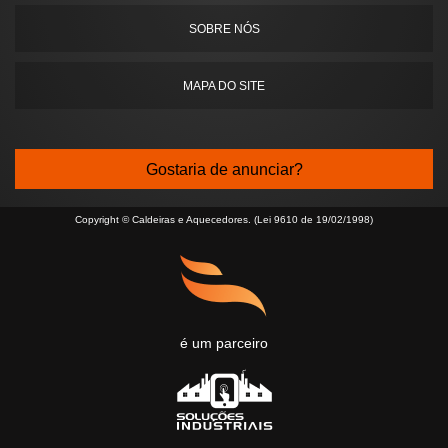
SOBRE NÓS
MAPA DO SITE
Gostaria de anunciar?
Copyright © Caldeiras e Aquecedores. (Lei 9610 de 19/02/1998)
é um parceiro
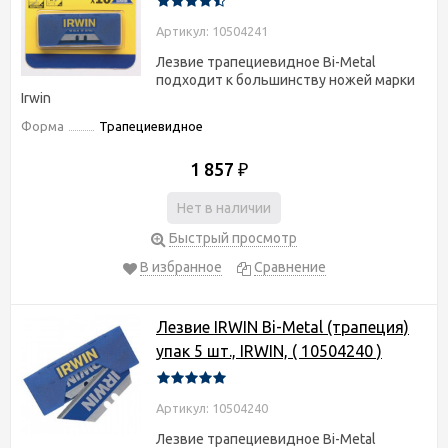
Артикул: 10504241
Лезвие трапециевидное Bi-Metal
подходит к большинству ножей марки
Irwin
Форма
Трапециевидное
1 857
₽
Нет в наличии
Быстрый просмотр
В избранное
Сравнение
Лезвие IRWIN Bi-Metal (трапеция)
упак 5 шт., IRWIN, ( 10504240 )
Артикул: 10504240
Лезвие трапециевидное Bi-Metal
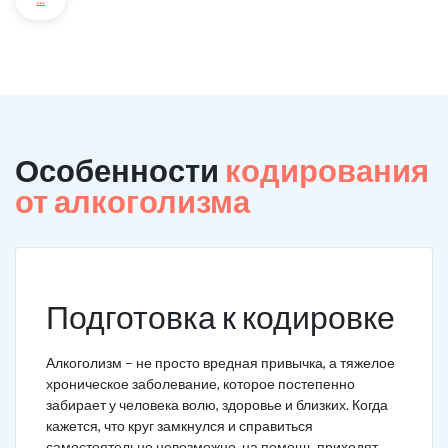
Особенности
кодирования
от алкоголизма
Подготовка к кодировке
Алкоголизм – не просто вредная привычка, а тяжелое
хроническое заболевание, которое постепенно
забирает у человека волю, здоровье и близких. Когда
кажется, что круг замкнулся и справиться
самостоятельно невозможно, на помощь приходят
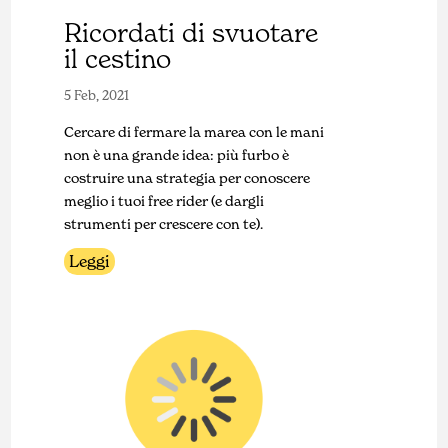
Ricordati di svuotare
il cestino
5 Feb, 2021
Cercare di fermare la marea con le mani
non è una grande idea: più furbo è
costruire una strategia per conoscere
meglio i tuoi free rider (e dargli
strumenti per crescere con te).
Leggi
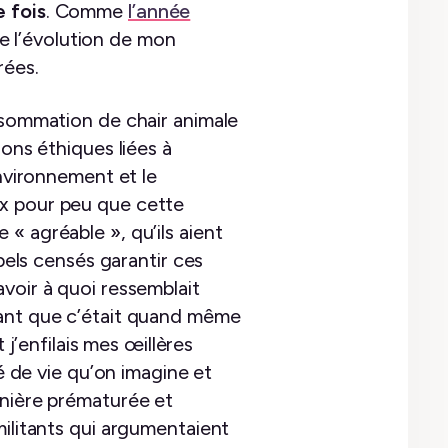
e fois
. Comme
l’année
 de l’évolution de mon
rées.
onsommation de chair animale
ions éthiques liées à
environnement et le
ux pour peu que cette
« agréable », qu’ils aient
abels censés garantir ces
voir à quoi ressemblait
mant que c’était quand même
t j’enfilais mes œillères
té de vie qu’on imagine et
anière prématurée et
militants qui argumentaient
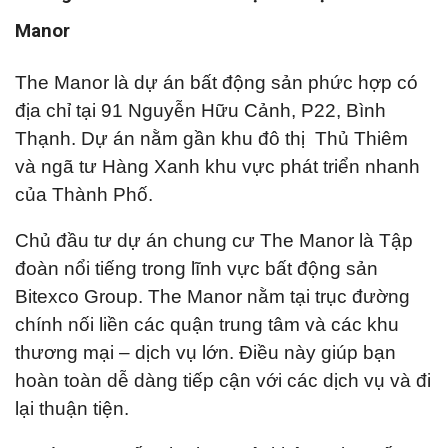
Manor
The Manor là dự án bất động sản phức hợp có
địa chỉ tại 91 Nguyễn Hữu Cảnh, P22, Bình
Thạnh. Dự án nằm gần khu đô thị Thủ Thiêm
và ngã tư Hàng Xanh khu vực phát triển nhanh
của Thành Phố.
Chủ đầu tư dự án chung cư The Manor là Tập
đoàn nổi tiếng trong lĩnh vực bất động sản
Bitexco Group. The Manor nằm tại trục đường
chính nối liền các quận trung tâm và các khu
thương mại – dịch vụ lớn. Điều này giúp bạn
hoàn toàn dễ dàng tiếp cận với các dịch vụ và đi
lại thuận tiện.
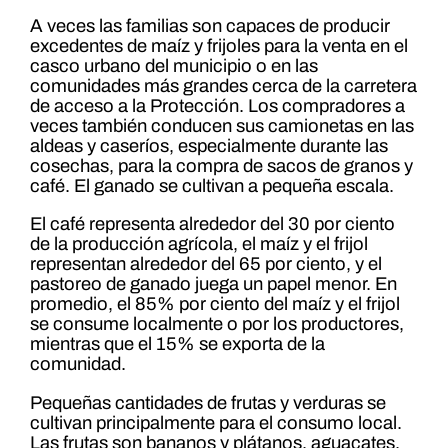
A veces las familias son capaces de producir
excedentes de maíz y frijoles para la venta en el
casco urbano del municipio o en las
comunidades más grandes cerca de la carretera
de acceso a la Protección. Los compradores a
veces también conducen sus camionetas en las
aldeas y caseríos, especialmente durante las
cosechas, para la compra de sacos de granos y
café. El ganado se cultivan a pequeña escala.
El café representa alrededor del 30 por ciento
de la producción agrícola, el maíz y el frijol
representan alrededor del 65 por ciento, y el
pastoreo de ganado juega un papel menor. En
promedio, el 85% por ciento del maíz y el frijol
se consume localmente o por los productores,
mientras que el 15% se exporta de la
comunidad.
Pequeñas cantidades de frutas y verduras se
cultivan principalmente para el consumo local.
Las frutas son bananos y plátanos, aguacates,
----------
** Description of the task **
Restate the lines above from the one containing "забирает у человека" through the one containing "se consume localmente", inclusive, exactly and without pictures.

** Task solution **
забирает у человека волю, здоровье и близких. Когда
кажется, что круг замкнулся и справиться
самостоятельно невозможно, на помощь приходят
Ricordati di svuotare
il cestino
5 Feb, 2021
Cercare di fermare la marea con le mani
non è una grande idea: più furbo è
costruire una strategia per conoscere
meglio i tuoi free rider (e dargli
strumenti per crescere con te).
Leggi
e fois
. Comme
l’année
 de l’évolution de mon
rées.
onsommation de chair animale
ions éthiques liées à
environnement et le
ux pour peu que cette
« agréable », qu’ils aient
abels censés garantir ces
voir à quoi ressemblait
mant que c’était quand même
t j’enfilais mes œillères
té de vie qu’on imagine et
anière prématurée et
militants qui argumentaient
Manor
The Manor là dự án bất động sản phức hợp có
địa chỉ tại 91 Nguyễn Hữu Cảnh, P22, Bình
Thạnh. Dự án nằm gần khu đô thị Thủ Thiêm
và ngã tư Hàng Xanh khu vực phát triển nhanh
của Thành Phố.
Chủ đầu tư dự án chung cư The Manor là Tập
đoàn nổi tiếng trong lĩnh vực bất động sản
Bitexco Group. The Manor nằm tại trục đường
chính nối liền các quận trung tâm và các khu
thương mại – dịch vụ lớn. Điều này giúp bạn
hoàn toàn dễ dàng tiếp cận với các dịch vụ và đi
lại thuận tiện.
A veces las familias son capaces de producir
excedentes de maíz y frijoles para la venta en el
casco urbano del municipio o en las
comunidades más grandes cerca de la carretera
de acceso a la Protección. Los compradores a
veces también conducen sus camionetas en las
aldeas y caseríos, especialmente durante las
cosechas, para la compra de sacos de granos y
café. El ganado se cultivan a pequeña escala.
El café representa alrededor del 30 por ciento
de la producción agrícola, el maíz y el frijol
representan alrededor del 65 por ciento, y el
pastoreo de ganado juega un papel menor. En
promedio, el 85% por ciento del maíz y el frijol
se consume localmente o por los productores,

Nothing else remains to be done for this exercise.